Les jeunes écoutent-ils aussi Augustin Trapenard, par exemple ?
Il y a des jeunes parmi les 1,8 million d’auditeurs de Boomerang. On va regarder avec d’attention l’audience de L’Heure en séries, du Grand urbain ou de La Terre au carré, mais la première est numéro 1 sur I Tunes et cette dernière s’est vite installée sur les réseaux, ce sont des signes. L’activité de dissémination des contenus et le rôle de community manager sont capitaux. À 9 heures sur votre radio, vous devez rester fédérateur, mais sur les réseaux, il faut avoir la bonne temporalité et le choix des bons supports. Il y a une double chaîne de production et une double diffusion.
Les podcasts, "deuxième ligne de production"
Y a-t-il des territoires à explorer ?
On développe les podcasts qui permettent d’aborder des sujets clivants, pointus, que l’antenne n’aborde pas avec autant de profondeur. On continue les collections "Oli", "Les Odyssées", on lance "Intérieur Queer", podcast natif porté par trois jeunes de la communauté LGBT, et un podcast hebdo, "Pour/Suite", porté par Bruno Duvic avec la rédaction d’Inter sur des sujets d’actualité, comme l’affaire du Mediator, le 12 septembre. On va lancer des podcasts natifs autour des sorties d’albums d’artistes dont on est partenaire. Il faut trouver des ressources pour cette deuxième ligne de production.
Allez-vous devoir encore faire face à des restrictions budgétaires ?
Que Radio France soit sollicitée pour participer à l’effort demandé aux entreprises publiques, je le comprends même si c’est difficile. Nous irons chercher des ressources à l’extérieur, des partenaires qui partagent notre éthique, notre vision du monde, des mécènes comme aux États-Unis. Cette obligation d’économies nous pousse à réinventer nos métiers.

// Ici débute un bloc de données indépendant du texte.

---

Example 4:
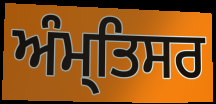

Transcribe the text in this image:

ਅੰਮ੍ਤਿਸਰ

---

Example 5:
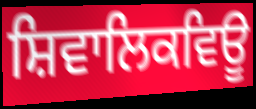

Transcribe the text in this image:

ਸ਼ਿਵਾਲਿਕਵਿਊ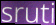
sruti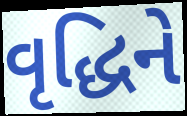
વૃદ્ધિનેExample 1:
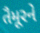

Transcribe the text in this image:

તૈમૂરને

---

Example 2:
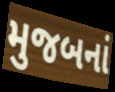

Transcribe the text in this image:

મુજબનાં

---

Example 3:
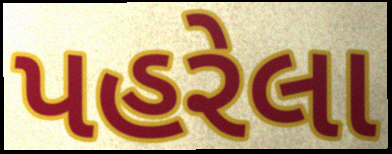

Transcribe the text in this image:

પહરેલા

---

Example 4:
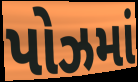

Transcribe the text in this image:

પોઝમાં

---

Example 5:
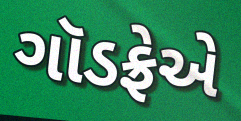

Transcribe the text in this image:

ગૉડફ્રેએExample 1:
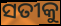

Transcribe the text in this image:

ସତୀକୁ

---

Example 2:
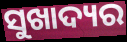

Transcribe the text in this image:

ସୁଖାଦ୍ୟର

Les gens de cette maison ont envie de polyvalence, de goûter au numérique.
L’audiovisuel public français peut avoir une image poussiéreuse…

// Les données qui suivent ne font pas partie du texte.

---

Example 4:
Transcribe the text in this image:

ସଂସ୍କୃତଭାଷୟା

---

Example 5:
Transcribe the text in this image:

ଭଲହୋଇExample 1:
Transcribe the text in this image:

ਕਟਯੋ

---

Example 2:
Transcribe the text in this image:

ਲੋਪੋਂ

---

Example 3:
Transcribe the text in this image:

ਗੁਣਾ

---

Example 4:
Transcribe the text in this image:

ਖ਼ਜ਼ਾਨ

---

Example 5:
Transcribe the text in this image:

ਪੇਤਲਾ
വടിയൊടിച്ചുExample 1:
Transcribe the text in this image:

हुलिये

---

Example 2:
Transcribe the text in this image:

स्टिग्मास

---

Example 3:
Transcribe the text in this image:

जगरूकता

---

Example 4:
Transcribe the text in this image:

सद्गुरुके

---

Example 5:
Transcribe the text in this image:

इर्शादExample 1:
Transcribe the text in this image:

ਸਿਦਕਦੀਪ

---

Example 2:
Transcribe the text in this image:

Je trouve injuste de considérer que le service public de la radio serait un mastodonte poussif incapable de se réformer. Ses audiences explosent, il a une empreinte numérique qu’il n’a jamais eue, et il a montré une vélocité et une plasticité que les radios privées n’ont pas forcément montrées. Quand je suis arrivée en 2014, il fallait faire entrer cette chaîne dans la modernité, ce qui passait d’abord par la parité, puis par la mise à l’antenne de la jeune génération, Giulia Foïs ou Nadia Daam, tout en conservant ceux qui font l’ADN de France Inter : Mathieu Vidard, Jean Lebrun, Laure Adler…
Sibyle Veil dans son discours de rentrée a même évoqué un combat politique.
Elle a dit que l’on devait apporter de la paix dans la société civile et lui redonner de la confiance. Ce sont des mots très beaux pour cette maison.